(Collected data entries)
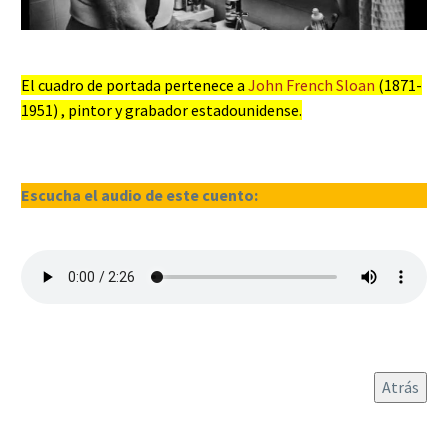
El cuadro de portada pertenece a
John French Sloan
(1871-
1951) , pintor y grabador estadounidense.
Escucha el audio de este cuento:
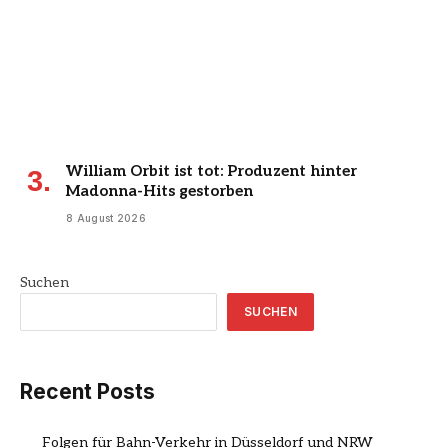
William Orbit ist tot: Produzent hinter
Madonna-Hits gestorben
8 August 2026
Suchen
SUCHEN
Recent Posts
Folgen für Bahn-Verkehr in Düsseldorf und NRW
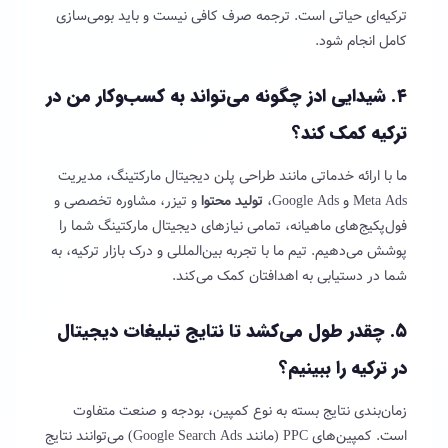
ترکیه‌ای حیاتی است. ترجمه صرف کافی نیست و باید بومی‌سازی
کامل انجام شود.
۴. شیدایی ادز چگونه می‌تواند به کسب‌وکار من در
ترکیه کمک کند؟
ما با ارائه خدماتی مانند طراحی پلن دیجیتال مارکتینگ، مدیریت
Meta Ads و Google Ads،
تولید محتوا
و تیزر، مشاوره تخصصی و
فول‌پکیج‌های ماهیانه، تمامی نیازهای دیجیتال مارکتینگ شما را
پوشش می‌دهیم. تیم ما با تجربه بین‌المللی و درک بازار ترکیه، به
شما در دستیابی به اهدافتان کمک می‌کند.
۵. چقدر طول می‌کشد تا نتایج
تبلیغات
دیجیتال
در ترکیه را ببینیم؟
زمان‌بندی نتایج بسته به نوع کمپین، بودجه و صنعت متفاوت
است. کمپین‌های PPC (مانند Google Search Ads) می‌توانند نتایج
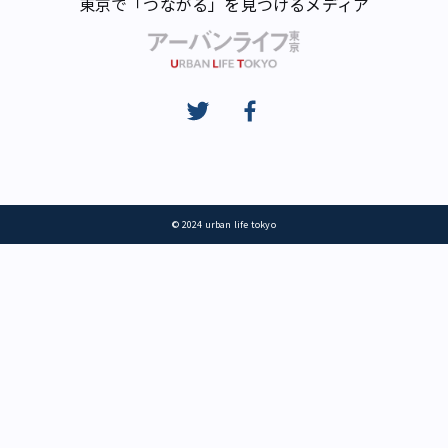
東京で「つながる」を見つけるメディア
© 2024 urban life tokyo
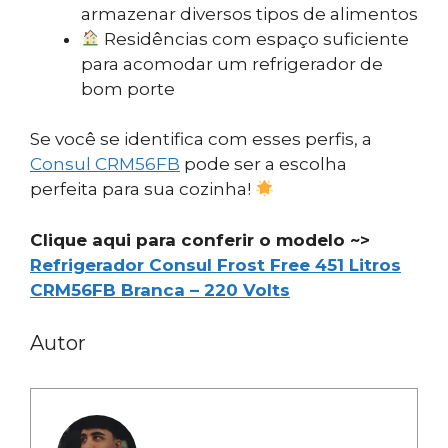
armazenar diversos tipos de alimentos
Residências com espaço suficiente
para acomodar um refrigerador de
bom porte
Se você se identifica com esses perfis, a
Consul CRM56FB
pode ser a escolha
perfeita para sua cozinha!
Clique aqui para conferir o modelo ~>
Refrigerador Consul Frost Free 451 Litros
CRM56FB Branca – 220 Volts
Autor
...
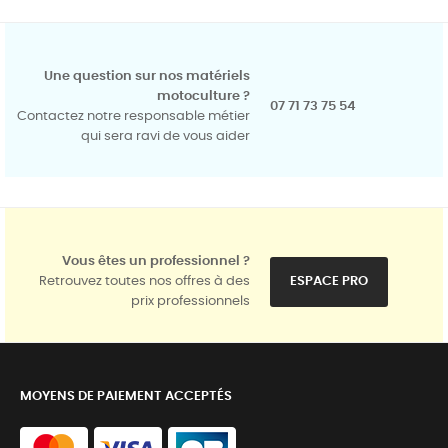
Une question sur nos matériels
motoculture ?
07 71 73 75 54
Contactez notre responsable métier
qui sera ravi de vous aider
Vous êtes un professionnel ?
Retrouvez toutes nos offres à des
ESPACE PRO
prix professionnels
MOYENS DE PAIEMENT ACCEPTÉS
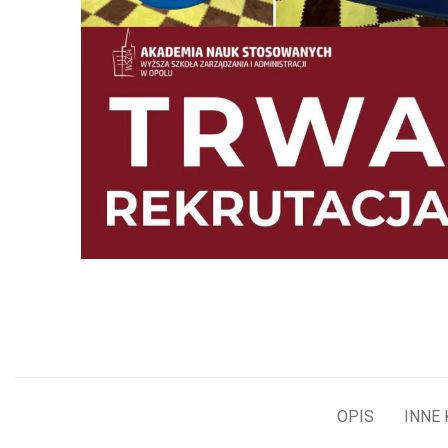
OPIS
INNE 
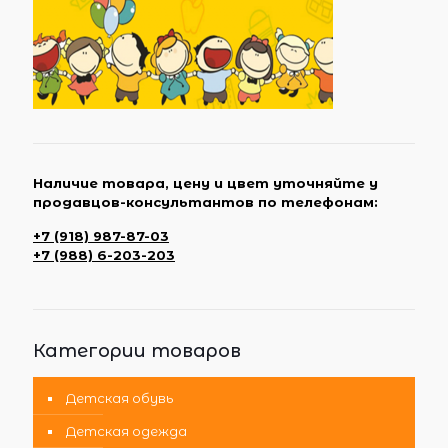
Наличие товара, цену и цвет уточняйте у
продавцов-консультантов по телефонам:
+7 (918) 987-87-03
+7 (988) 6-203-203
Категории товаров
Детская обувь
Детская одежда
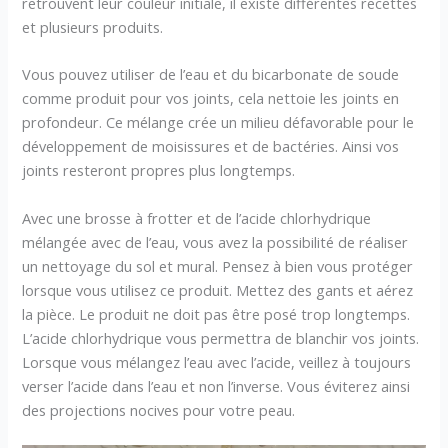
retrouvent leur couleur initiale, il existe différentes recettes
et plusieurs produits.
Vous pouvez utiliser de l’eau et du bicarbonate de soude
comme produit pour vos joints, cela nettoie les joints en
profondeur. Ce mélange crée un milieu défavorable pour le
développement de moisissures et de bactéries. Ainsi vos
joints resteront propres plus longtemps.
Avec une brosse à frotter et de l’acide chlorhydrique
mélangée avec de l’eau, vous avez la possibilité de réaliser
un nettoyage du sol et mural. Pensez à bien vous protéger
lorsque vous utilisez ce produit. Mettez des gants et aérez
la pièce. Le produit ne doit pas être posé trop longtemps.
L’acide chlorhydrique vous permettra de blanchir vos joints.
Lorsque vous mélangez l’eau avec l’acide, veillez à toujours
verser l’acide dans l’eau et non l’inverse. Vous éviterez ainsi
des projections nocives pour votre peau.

* EXERCISE DETAILS *
Copy the entries above exactly, but only the stretch from the line containing "Madonna-Hits gestorben" through the line containing "است. کمپین‌های PPC". Keep both end lines; drop the pictures.

* TASK RESPONSE *
Madonna-Hits gestorben
8 August 2026
Suchen
SUCHEN
Recent Posts
Folgen für Bahn-Verkehr in Düsseldorf und NRW
ترکیه‌ای حیاتی است. ترجمه صرف کافی نیست و باید بومی‌سازی
کامل انجام شود.
۴. شیدایی ادز چگونه می‌تواند به کسب‌وکار من در
ترکیه کمک کند؟
ما با ارائه خدماتی مانند طراحی پلن دیجیتال مارکتینگ، مدیریت
Meta Ads و Google Ads،
تولید محتوا
و تیزر، مشاوره تخصصی و
فول‌پکیج‌های ماهیانه، تمامی نیازهای دیجیتال مارکتینگ شما را
پوشش می‌دهیم. تیم ما با تجربه بین‌المللی و درک بازار ترکیه، به
شما در دستیابی به اهدافتان کمک می‌کند.
۵. چقدر طول می‌کشد تا نتایج
تبلیغات
دیجیتال
در ترکیه را ببینیم؟
زمان‌بندی نتایج بسته به نوع کمپین، بودجه و صنعت متفاوت
است. کمپین‌های PPC (مانند Google Search Ads) می‌توانند نتایج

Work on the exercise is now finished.